On Mon, Feb 07, 2011 at 02:55:36PM -0600, Bill Kendall wrote:
> On 02/04/2011 02:49 PM, Dave Chinner wrote:
> >On Fri, Feb 04, 2011 at 09:12:53AM -0500, Michael Lueck wrote:
> >>Dave Chinner wrote:
> >>>Ok, so xfsdump i seeing a short bulkstat, then an EINVAL returned
> >>>from the next bulkstat. That's not a race condition, and makes me
> >>>think you have some kind of on-disk corruption.
> >>Very odd that some kind of on-disk corruption is suddenly causing
> >>xfsdump problems starting with Ubuntu 10.04 (Lucid) kernel
> >>2.6.32-27 and persisting in 2.6.32-28.

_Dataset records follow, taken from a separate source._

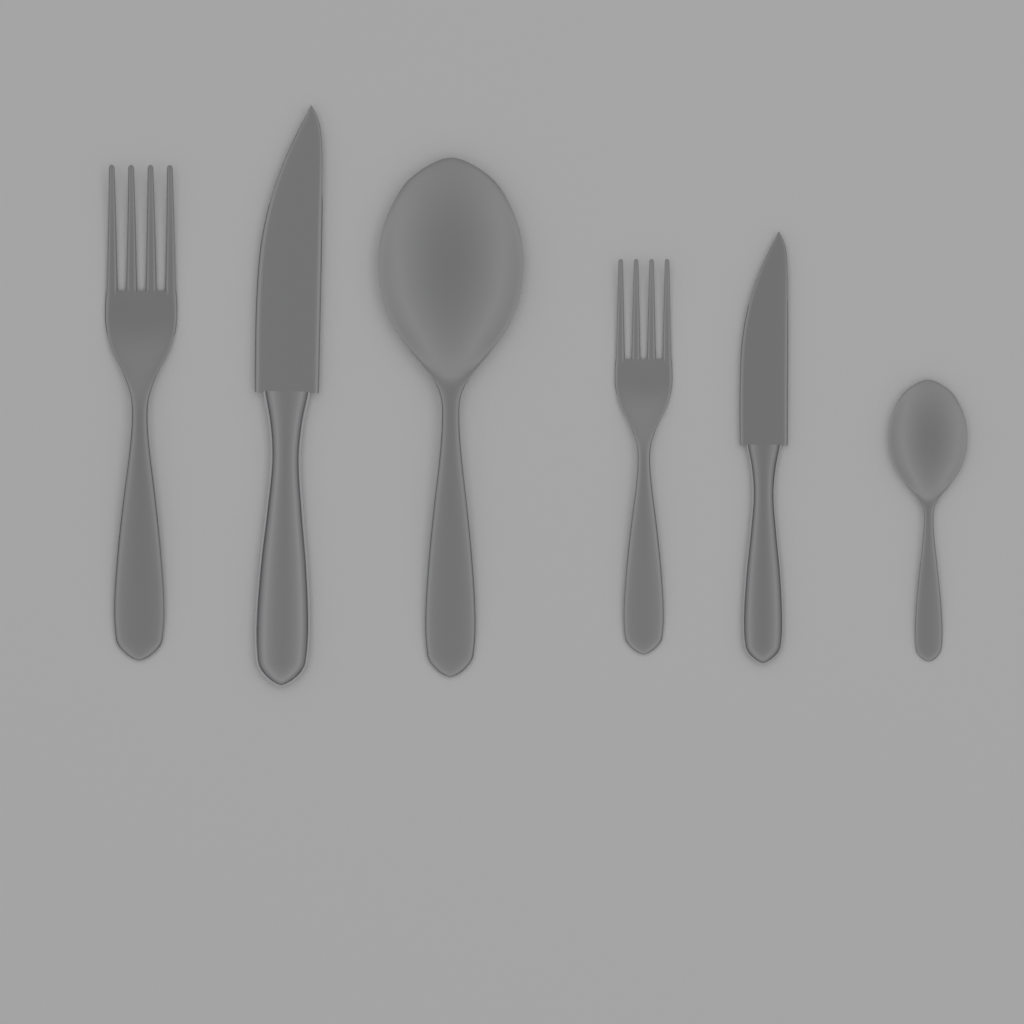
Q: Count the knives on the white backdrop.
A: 2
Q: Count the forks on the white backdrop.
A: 2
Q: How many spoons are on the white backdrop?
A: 2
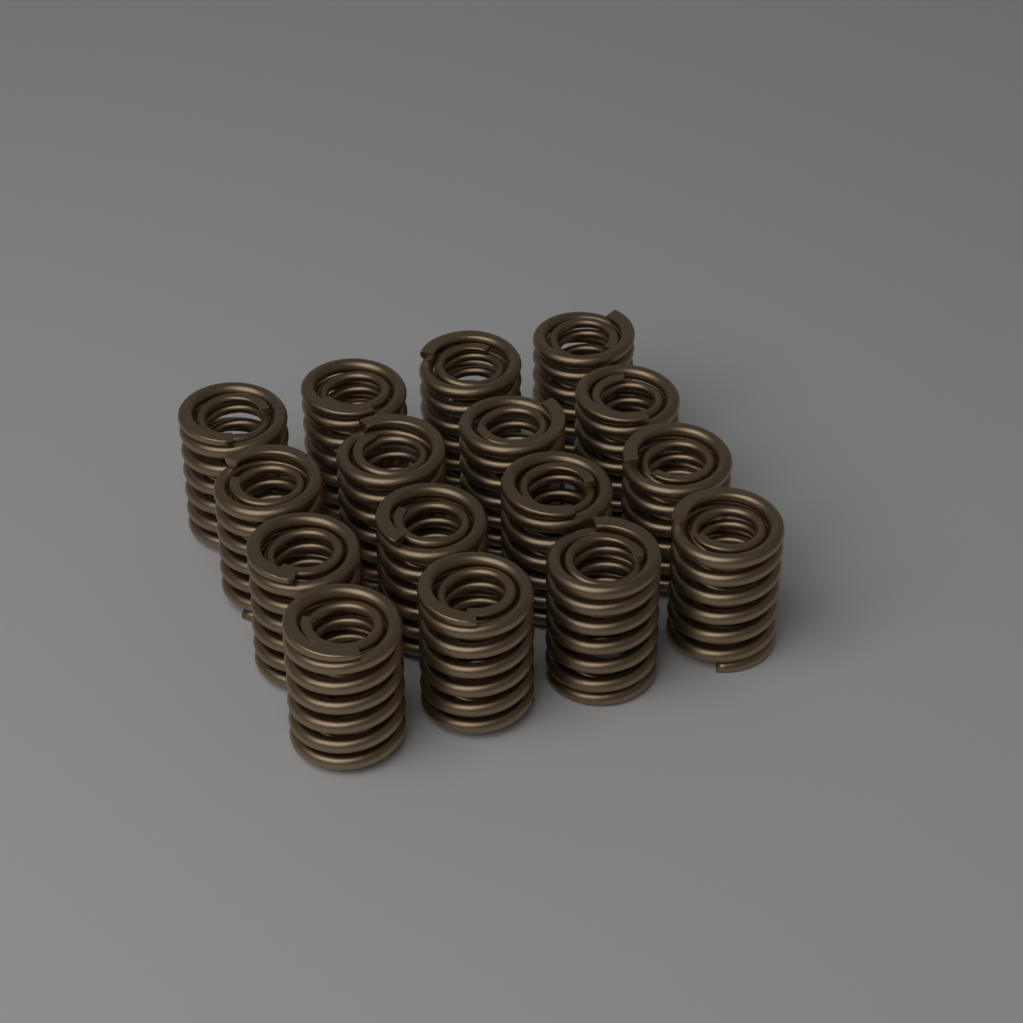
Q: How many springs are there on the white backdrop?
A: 16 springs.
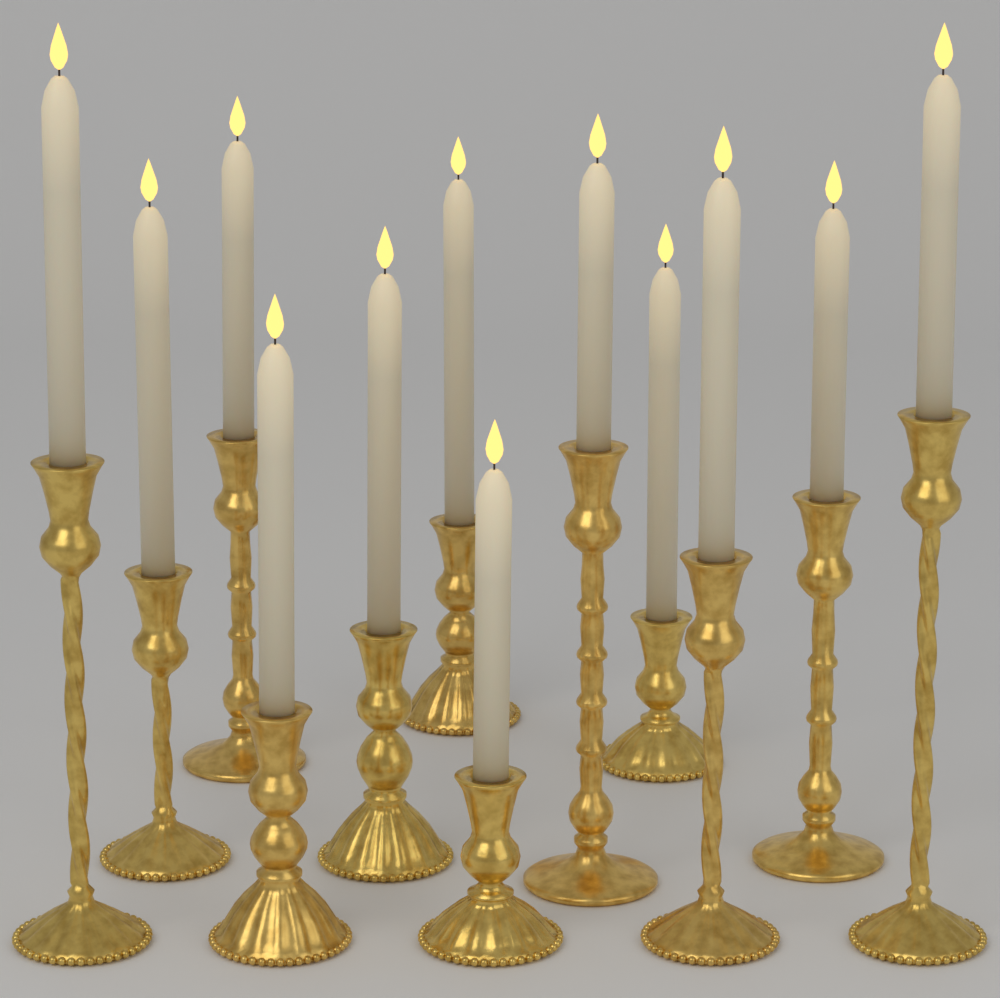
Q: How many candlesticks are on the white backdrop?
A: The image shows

> >Not really. The newer kernels have code in them that does more
> >validity checks than previous kernels, so older kernels would have
> >erroneously and silently returned unlinked files to xfsdump and have
> >them backed up. IOWs, you'd never notice such a corruption with
> >xfsdump. On the new kernel, xfsdump gets an EINVAL error to such
> >occurrences, which it should have in the first place.
> >>And there is one other person who confirmed this xfsdump problem
> >>running Lucid with kernel 2.6.32-28. They reported their "me too"
> >>in the Ubuntu bug tracker.
> >>Could it be that 2.6.32-26 and prior managed to write something to
> >>disk corrupted, and the newer code is tripping on it?
> >That's what I'm trying to find out. Or it could be something as
> >simple as your disk has had an undetected bit error that has flipped
> >a bit in the inode allocation btree.
> Hi Dave,
> I am able to reproduce this on a system running Ubuntu 10.4
> (2.6.32-28). I took a metadump of the filesystem and moved it to
> a system running 10.10 (2.6.35-25), and was able to successfully
> dump it there. Likewise it dumps fine on 2.6.38-rc1. So this
> suggests an issue with the Ubuntu 10.4 kernel.
2.6.35 hasn't had the untrusted inode lookup patches back ported to
it, so it's no surprise that it isn't having problems - it's just
like the older 2.6.32 kernels.
Hmmm, can you find out if there is any specific pattern to the inode
numbers that are returning EINVAL? Maybe the inode allocbt freespace
record checks aren't quite correct in the backport (like the
original bogus alignment assumption I made).